I have personally witnessed several such problems. Two weeks ago, for example, I received an email from the hospital overseeing the vaccination process in my area, in which the facility provided a link at which I could download an electronic version of my vaccine card. The link contained a unique number at the end – but the number was hardly random; by sequentially increasing or decreasing the number at the end of the URL, I was able to access the login pages for others who were vaccinated. Each login page provided me with the complete first and middle names of a person who was vaccinated, along with the first letter of that person’s last name – providing such information on a login page is certainly a questionable practice. (Keep in mind that the vast majority of people vaccinated early on came from only a few towns and were within a certain age range – making search results unique or near unique even for relatively common names.) Worse, yet, the only information needed to authenticate and view anybody’s vaccine card was the user’s Zip Code, Birthday, and Cellphone Number – which, for many people, can easily be found using simple Google searches. Ironically, the vaccinator had required people to provide cellphone numbers while registering in order to text out-of-band one-time-passwords needed to confirm registrations; somehow, when it came to protecting medical information, the same provider chose to treat widely known cellphone numbers as if they were passwords, rather than to use that information to strongly authenticate people via out-of-band authentication. (Note: I informed the provider of the issue immediately upon discovery, and waited over two weeks afterwards before publishing this article – yet, the vulnerability remains.)

While it may be tempting for us to dismiss poor management systems as an understandable result of pandemic-related disruptions, such an attitude would be self-delusional. Not only have far more robust registration and information-retrieval systems been available commercially for many years, but the whole world has known for almost a year that vaccination management systems would be needed once COVID-19 vaccines were available. There is no excuse for the lack of planning and preparation – especially when we know that multiple other countries have done far better than we have.

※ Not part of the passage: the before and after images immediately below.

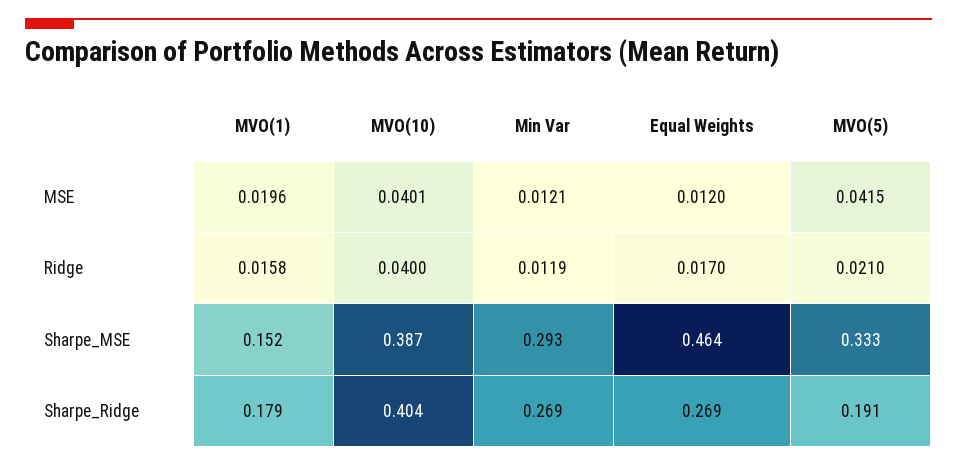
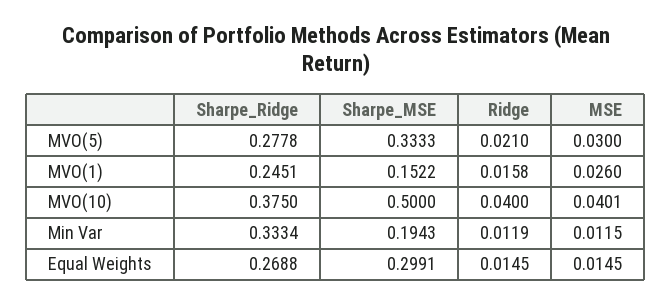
MVO(1), MSE: 0.0196 -> 0.026
Min Var, MSE: 0.0121 -> 0.0115
Equal Weights, MSE: 0.012 -> 0.0145
MVO(5), MSE: 0.0415 -> 0.03
Equal Weights, Ridge: 0.017 -> 0.0145
MVO(10), Sharpe_MSE: 0.387 -> 0.5
Min Var, Sharpe_MSE: 0.293 -> 0.1943
Equal Weights, Sharpe_MSE: 0.464 -> 0.2991
MVO(1), Sharpe_Ridge: 0.179 -> 0.2451
MVO(10), Sharpe_Ridge: 0.404 -> 0.375
Min Var, Sharpe_Ridge: 0.269 -> 0.3334
MVO(5), Sharpe_Ridge: 0.191 -> 0.2778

The same reasoning holds true for so called “vaccine passports” – why are lawmakers discussing and debating the matter now, rather than a year ago?

And, of course, any justifications that we offer for our having deployed severely deficient systems will not lessen the pain caused by criminals who steal data now and continue to exploit it for many years after the pandemic has been relegated to history books.

While there is no way that you can totally protect yourself against the data risks associated with being vaccinated (other than by taking a far greater risk by choosing not to get vaccinated), here are some ways to help reduce your exposure:

● Provide as little information as possible to vaccinators. Discuss any medical questions with your doctor – in many cases, after speaking with your doctor, you do not need to share any related information with the vaccinator.

● If possible, register for vaccination through a provider that already has your medical information, and that is already familiar with, and subject to the requirements of, HIPAA.

● If possible, register using only one system, and for only one site.

Do not share images of your vaccine card online – covering up your birthday is not sufficient to eliminate the risks of such sharing.

● If you see a potential security and/or privacy risks – notify the provider. But don’t hold your breath for a fix.